Although tax income in September was higher than last year, in part due to the increase in employers’ national insurance contributions, spending also increased.
This was partly due to pay rises and inflation increasing the government’s day-to-day running costs, as well as inflation-linked increases to state benefits.
The government also had to pay £9.7bn in debt interest, which was up by £3.8bn from the same month last year.
Public sector debt in the UK is now estimated to be at 95.3% of gross domestic product (GDP) and remains at levels not seen since the early 1960s.
Responding to the figures, Chief Secretary to the Treasury James Murray said the government would “never play fast and loose with the public finances”.
He reiterated the government’s aim of bringing down borrowing, to be rid of “costly debt interest, instead putting that money into our NHS, schools and police”.
But shadow chancellor Mel Stride said that borrowing was “soaring under this Labour government”.
“Rachel Reeves has lost control of the public finances and the next generation are being saddled with Labour’s debts,” he said.
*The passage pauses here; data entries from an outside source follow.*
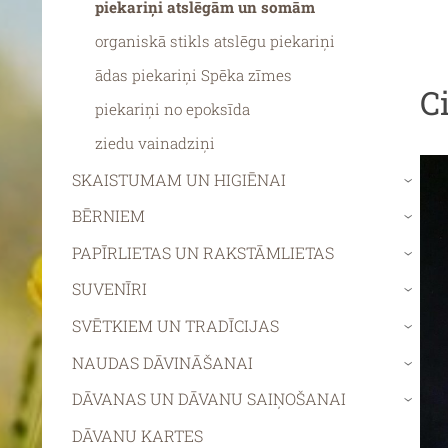
piekariņi atslēgām un somām
organiskā stikls atslēgu piekariņi
ādas piekariņi Spēka zīmes
C
piekariņi no epoksīda
ziedu vainadziņi
SKAISTUMAM UN HIGIĒNAI
›
BĒRNIEM
›
PAPĪRLIETAS UN RAKSTĀMLIETAS
›
SUVENĪRI
›
SVĒTKIEM UN TRADĪCIJAS
›
NAUDAS DĀVINĀŠANAI
›
DĀVANAS UN DĀVANU SAIŅOŠANAI
›
DĀVANU KARTES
Liberal Democrat Treasury spokeswoman Daisy Cooper said “alarm bells should be ringing for the government ahead of the Budget”.
She said the Conservatives had left the economy in “a terrible state” but that “this government has made mistake after mistake, failing to get our economy growing again”.
The new figures from the ONS include a correction to earlier data, when an error had been made in how VAT receipts had been added.